Our goal has been to put forward some thoughts for consideration regarding the advancement and future of small group research in HRI, with a focus on methodological issues. As a broad discipline, social HRI has emerged in the past few years as an exciting field of research that triggers the interest of academics from many different backgrounds. Nonetheless, we believe that there is still much to do with regard to the study of human-robot groups. In this context, we see groups as complex, adaptive, dynamic systems (see Figure 5), often embedded in hierarchical structures and involving multiple simultaneous bi-directional and non-linear causal relations [24,26]. Groups also do not constitute isolated or static entities. They are intricate, require constant mutual adaptation and operate through processes that unfold and change through time [25,26,155].
To tackle these complex issues, researchers should have available a set of methodologies that allow them to tackle this complexity without adopting a reductionist approach. By developing and applying sound methodologies, researchers will be better equipped to solve problems and develop robots that are suited for group interactions.
Parker and colleagues suggested that “innovation in theory needs to be matched by innovation in method" ([156], p. 434, emphasis added). While there is still a lot to do towards the development of consistent theories of HRI in groups, that development might be aided by the creation of adequate metrics of research and mixed-method methodologies. To do so, we must focus on strengthening the methodological aspects upon which we support the validity of our findings and, ultimately, the guidelines we draw from the literature on how to build better robots.
For this purpose, we would like to call in more work on the analysis, development, and application of metrics in social HRI in groups; both in regards to the human factor in HRI, but also in regards to the measurement and evaluation of robot performance.
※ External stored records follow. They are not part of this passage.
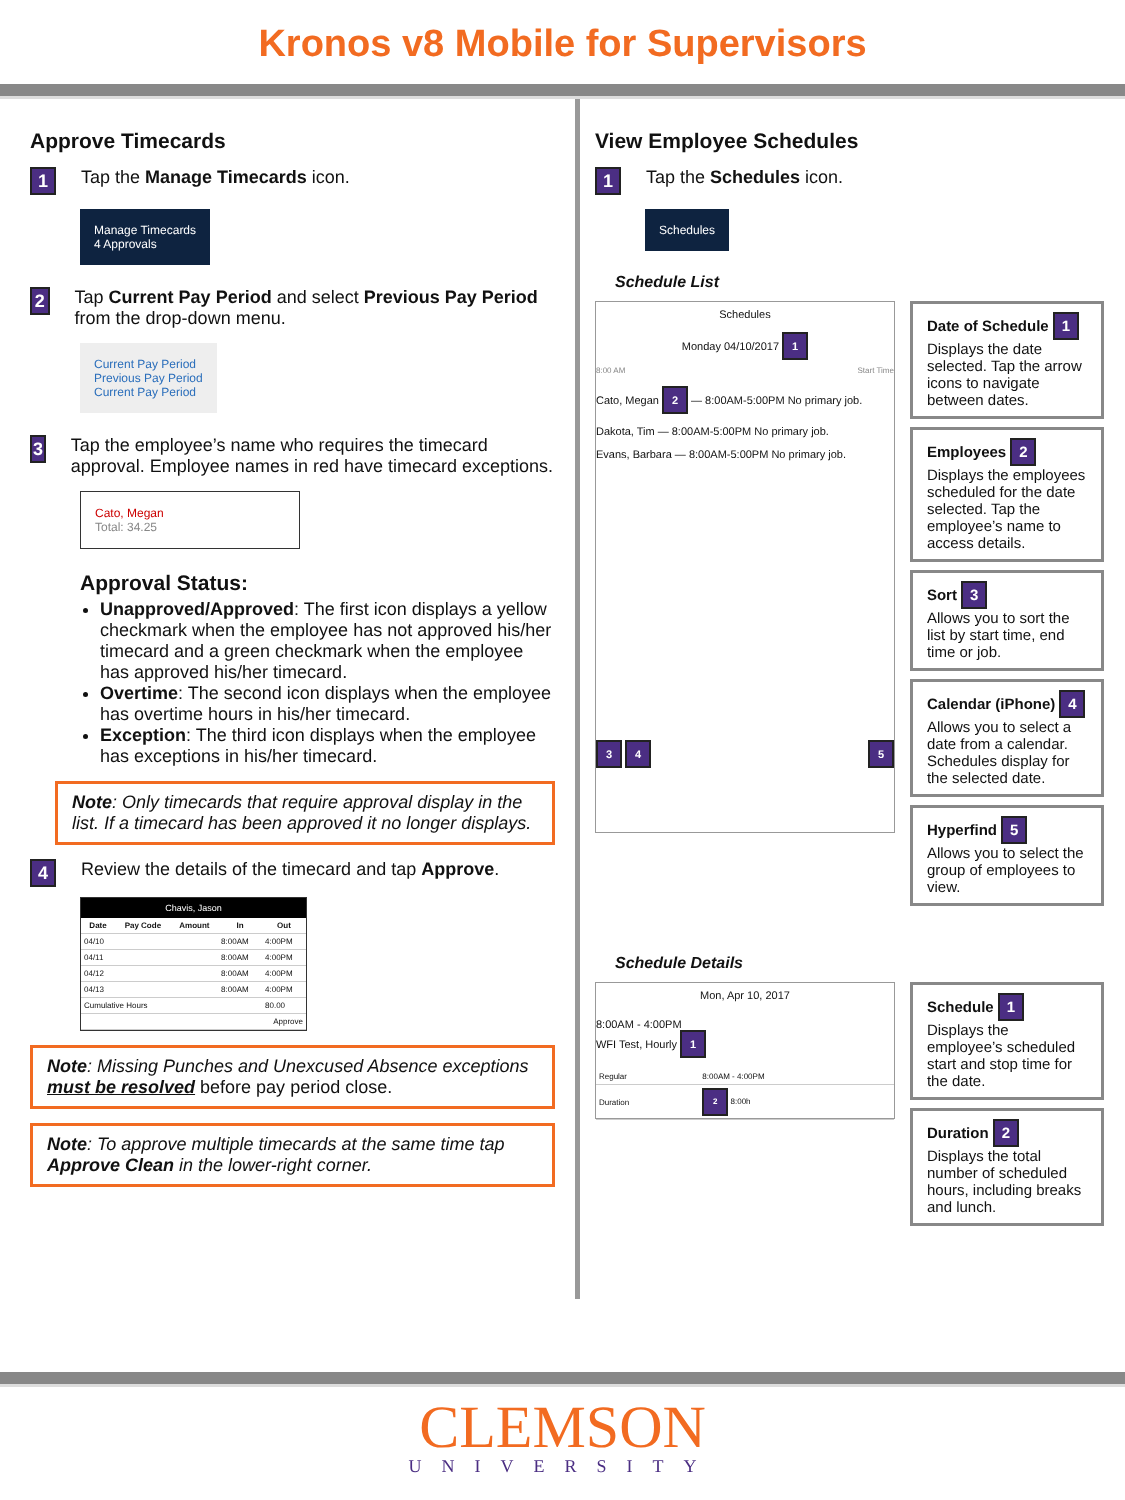Kronos v8 Mobile for Supervisors
Approve Timecards
1 Tap the Manage Timecards icon.
Manage Timecards
4 Approvals
2 Tap Current Pay Period and select Previous Pay Period from the drop-down menu.
Current Pay Period
Previous Pay Period
Current Pay Period
3 Tap the employee’s name who requires the timecard approval. Employee names in red have timecard exceptions.
Cato, Megan
Total: 34.25
Approval Status:
Unapproved/Approved: The first icon displays a yellow checkmark when the employee has not approved his/her timecard and a green checkmark when the employee has approved his/her timecard.
Overtime: The second icon displays when the employee has overtime hours in his/her timecard.
Exception: The third icon displays when the employee has exceptions in his/her timecard.
Note: Only timecards that require approval display in the list. If a timecard has been approved it no longer displays.
4 Review the details of the timecard and tap Approve.
Chavis, Jason
| Date | Pay Code | Amount | In | Out |
| --- | --- | --- | --- | --- |
| 04/10 | | | 8:00AM | 4:00PM |
| 04/11 | | | 8:00AM | 4:00PM |
| 04/12 | | | 8:00AM | 4:00PM |
| 04/13 | | | 8:00AM | 4:00PM |
| Cumulative Hours | | | | 80.00 |
| Approve | | | | |
Note: Missing Punches and Unexcused Absence exceptions must be resolved before pay period close.
Note: To approve multiple timecards at the same time tap Approve Clean in the lower-right corner.
View Employee Schedules
1 Tap the Schedules icon.
Schedules
Schedule List
Schedules
Monday 04/10/2017 1
8:00 AM Start Time
Cato, Megan 2 — 8:00AM-5:00PM No primary job.
Dakota, Tim — 8:00AM-5:00PM No primary job.
Evans, Barbara — 8:00AM-5:00PM No primary job.
3 4 5
Date of Schedule 1
Displays the date selected. Tap the arrow icons to navigate between dates.
Employees 2
Displays the employees scheduled for the date selected. Tap the employee’s name to access details.
Sort 3
Allows you to sort the list by start time, end time or job.
Calendar (iPhone) 4
Allows you to select a date from a calendar. Schedules display for the selected date.
Hyperfind 5
Allows you to select the group of employees to view.
Schedule Details
Mon, Apr 10, 2017
8:00AM - 4:00PM
WFI Test, Hourly 1
| Regular | 8:00AM - 4:00PM |
| Duration | 2 8:00h |
Schedule 1
Displays the employee’s scheduled start and stop time for the date.
Duration 2
Displays the total number of scheduled hours, including breaks and lunch.
CLEMSON
UNIVERSITY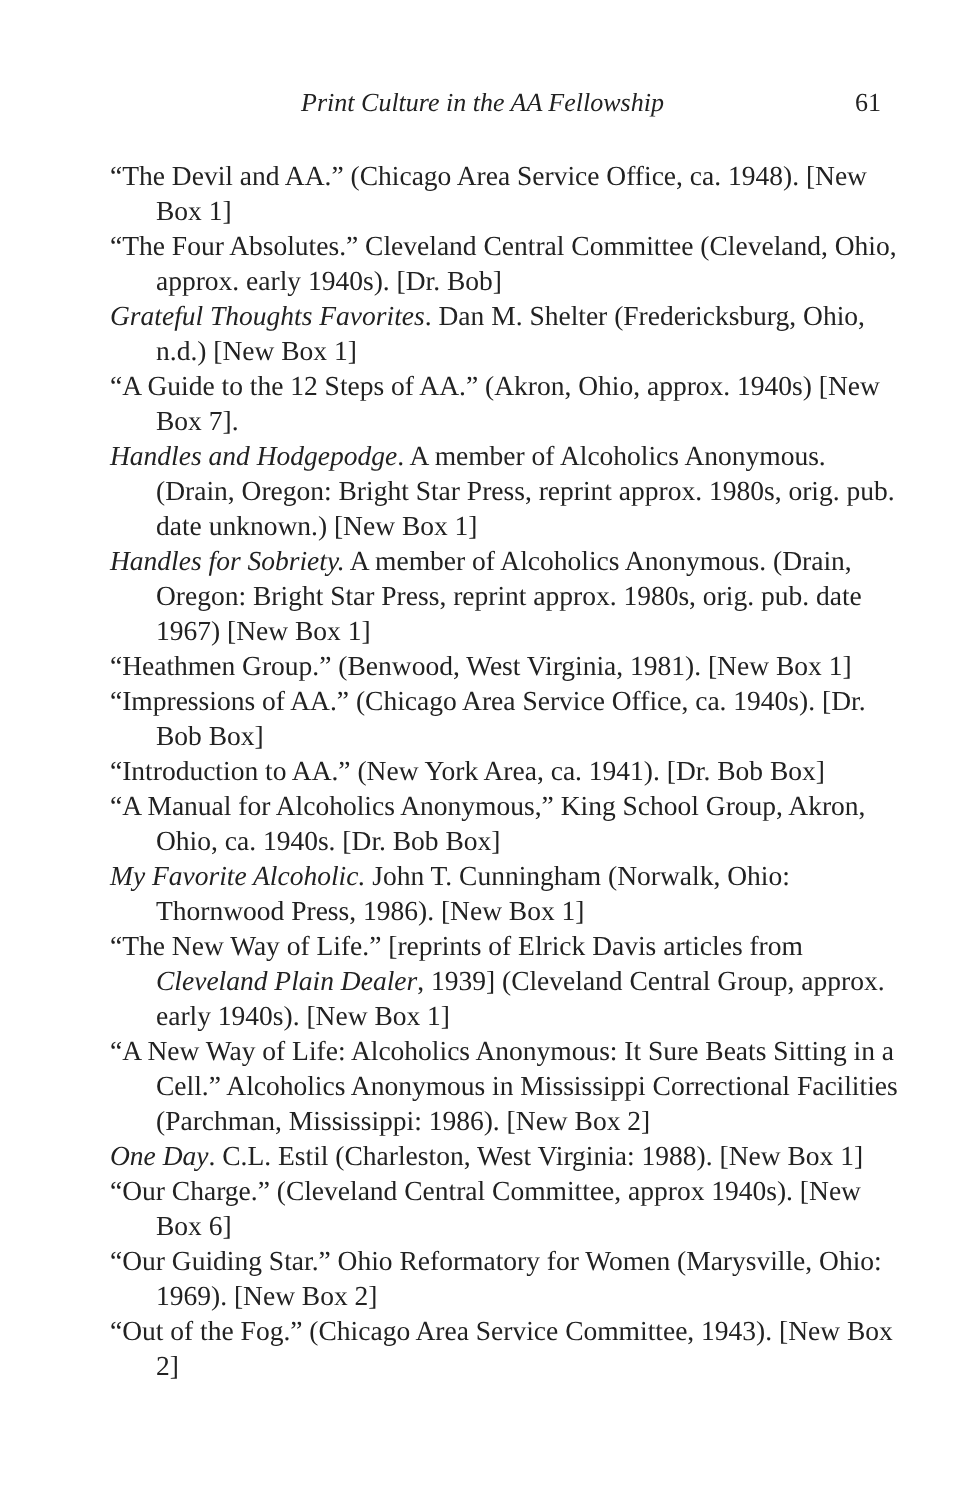Print Culture in the AA Fellowship 61
“The Devil and AA.” (Chicago Area Service Office, ca. 1948). [New Box 1]
“The Four Absolutes.” Cleveland Central Committee (Cleveland, Ohio, approx. early 1940s). [Dr. Bob]
Grateful Thoughts Favorites. Dan M. Shelter (Fredericksburg, Ohio, n.d.) [New Box 1]
“A Guide to the 12 Steps of AA.” (Akron, Ohio, approx. 1940s) [New Box 7].
Handles and Hodgepodge. A member of Alcoholics Anonymous. (Drain, Oregon: Bright Star Press, reprint approx. 1980s, orig. pub. date unknown.) [New Box 1]
Handles for Sobriety. A member of Alcoholics Anonymous. (Drain, Oregon: Bright Star Press, reprint approx. 1980s, orig. pub. date 1967) [New Box 1]
“Heathmen Group.” (Benwood, West Virginia, 1981). [New Box 1]
“Impressions of AA.” (Chicago Area Service Office, ca. 1940s). [Dr. Bob Box]
“Introduction to AA.” (New York Area, ca. 1941). [Dr. Bob Box]
“A Manual for Alcoholics Anonymous,” King School Group, Akron, Ohio, ca. 1940s. [Dr. Bob Box]
My Favorite Alcoholic. John T. Cunningham (Norwalk, Ohio: Thornwood Press, 1986). [New Box 1]
“The New Way of Life.” [reprints of Elrick Davis articles from Cleveland Plain Dealer, 1939] (Cleveland Central Group, approx. early 1940s). [New Box 1]
“A New Way of Life: Alcoholics Anonymous: It Sure Beats Sitting in a Cell.” Alcoholics Anonymous in Mississippi Correctional Facilities (Parchman, Mississippi: 1986). [New Box 2]
One Day. C.L. Estil (Charleston, West Virginia: 1988). [New Box 1]
“Our Charge.” (Cleveland Central Committee, approx 1940s). [New Box 6]
“Our Guiding Star.” Ohio Reformatory for Women (Marysville, Ohio: 1969). [New Box 2]
“Out of the Fog.” (Chicago Area Service Committee, 1943). [New Box 2]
In this paper, we suggest some possible paths and future methodological trends that have the potential to aid in the process of measuring human behavior in situations that involve HRI, by increasing the broadness of ways we can look at and measure HRI in groups. Although these metrics are not specific to HRI, but instead, borrowed from other disciplines that attempt to explore the different characteristics of human behavior, they can still be useful resources for researchers in social robotics, to the extent that they offer new methodological perspectives. In this context, and to the best of our abilities, we tried to enrich the text by providing examples of how these alternative data collection strategies and methodologies could be relevant to the field of HRI research in specific.
In summary, with this article, we sought to contribute to the advancement of research in HRI by outlining some of the challenges currently present in this field, and by proposing alternative and under-explored methodologies that could greatly benefit the quality of research in this field going forward.
In this context, our main recommendations regarding data collection, methodologies and data analysis for future research are:
  • Triangulation of different types of measures is key in avoiding biases that can influence the data collected or the researchers’ interpretation of it;
  • Some of the alternatives to questionnaires in terms of data collection include, for instance, psychophysiological metrics, focus groups, journal-keeping, observation and codification of behaviours occurring during HRI in groups;
  • Developing, evaluating and validating instruments, particularly in the context of group HRI research, is fundamental if we want to ensure that we are measuring what we intend to be measuring and that our results are valid and generalizable to the population of interest;
  • The application of adequate statistical analyses (e.g., multi-level modelling) is necessary to capture the complexity and dynamic nature of group interactions.
In terms of the transversal concerns (i.e., research-related practices) explored in this article, the main take-home messages include:
  • Recognizing the interdisciplinarity of the research conducted under the umbrella of social robotics implies developing good management and integration strategies, that allow the inputs and insights of different fields of knowledge to be leveraged productively;
  • Following the recognition of the importance of interdisciplinarity and the relevance of exploring the cultural specificities of group HRI, it becomes important to establish multi-country (and multi-lab) collaborations that can result in large-scale research projects;
  • The spread of pre-registration practices and the sharing of data among researchers are important factors to ensure the reproducibility, transparency and rigour of the research produced;
  • Increasing the efforts to investigate long-term and in-the-wild HRI in groups is fundamental for a better comprehension of how these relations initiate and develop over time (in other words, we emphasize the importance of considering human-robot relations, as opposed to human-robot interactions).
  • We emphasize the importance of conducting compassionate research that is motivated primarily by the needs of potential users, in order to better leverage the social potential of social robots.
Although these suggestions and considerations are not exhaustive, in this article, we sought to provide a starting point for the further discussion of how methodological and transversal issues can impact research in group HRI. In this context, we seek to add value to this field of research by recognizing some of the challenges that researchers in HRI face today when conducting their research and draw attention to potential alternatives that can improve their research.

Author Contributions

R.O. and P.A. contributed to the conceptualization, formal analysis, writing, editing an reviewing. A.P. reviewed the manuscript. All authors have read and agreed to the published version of the manuscript.

Funding

R.O. acknowledges a PhD grant awarded by Fundação para a Ciência e Tecnologia (ref: PD/BD/150570/2020).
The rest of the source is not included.